Abschiebungen nach Afghanistan: „Kabul ist zu gefährlich“
Die Bundesregierung erachtet Afghanistan als „ausreichend stabil“ für Abschiebungen. Doch ein französisches Gericht und das UNHCR sehen das anders.
Ein Gerichtsurteil in Frankreich und Einschätzungen des UN-Flüchtlingshilfswerks (UNHCR) werfen vor der an diesem Dienstag anstehenden zwölften deutschen Sammelabschiebung nach Afghanistan neues Licht darauf, dass Afghanistans Hauptstadt Kabul für Abschiebungen zu unsicher ist. Die Bundesregierung hält die Lage dort bisher für „ausreichend stabil“ für Abschiebungen.
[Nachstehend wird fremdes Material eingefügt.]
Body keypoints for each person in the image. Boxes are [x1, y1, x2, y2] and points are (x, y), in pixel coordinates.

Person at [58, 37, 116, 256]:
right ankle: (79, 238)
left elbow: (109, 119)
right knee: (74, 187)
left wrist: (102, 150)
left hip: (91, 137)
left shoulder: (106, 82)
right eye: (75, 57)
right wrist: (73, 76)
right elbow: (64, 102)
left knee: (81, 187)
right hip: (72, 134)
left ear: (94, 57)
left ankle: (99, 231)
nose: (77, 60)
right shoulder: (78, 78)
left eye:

Zu Monatsbeginn erklärte Aurvasi Patel, Vizechefin des UNHCR in Kabul bei einem Vortrag in Wien laut österreichischen Medien, die Sicherheitslage habe sich im gesamten Land so massiv verschlechtert hat, dass sie Abschiebungen zurzeit nicht zulasse und man keine Afghanen zurückschicken solle.
Zudem wurde erst jetzt ein Urteil des Asylberufungsgerichts (CNDA) in Paris vom März bekannt, das einem 27-jährigen Afghanen nach Ablehnung seines Erstantrags subsidiären Schutz gewährt. Laut Gericht sei Kabul ein Ort „hochintensiver blinder Gewalt“ und es drohe dem Flüchtling dort wegen aktueller Anschläge „schon aufgrund seiner Anwesenheit im Stadtgebiet“ schwerwiegende Gefahr. Erst am Sonntag starben in Kabul bei einem Anschlag 57 Zivilisten, darunter fünf Kinder. 119 wurden verletzt. Landesweit starben durch Gewalt gegen Wahlinstitutionen in der letzten Woche in vier Provinzen weitere neun Menschen.
Seit Anfang April hatten Österreich und Schweden mit einem gemeinsamen Abschiebeflug 27 abgelehnte Asylbewerber nach Kabul transportiert, Finnland gesondert drei und Dänemark sechs, darunter eine Familie. In Schweden kam es nach der Abschiebung zu einem Ausbruch aus einem Abschiebehaftzentrum bei Göteborg. Daran waren 14 Flüchtlinge beteiligt, darunter zehn Afghanen. Deutschland hat seit Dezember 2016 198 Afghanen nach Kabul abgeschoben.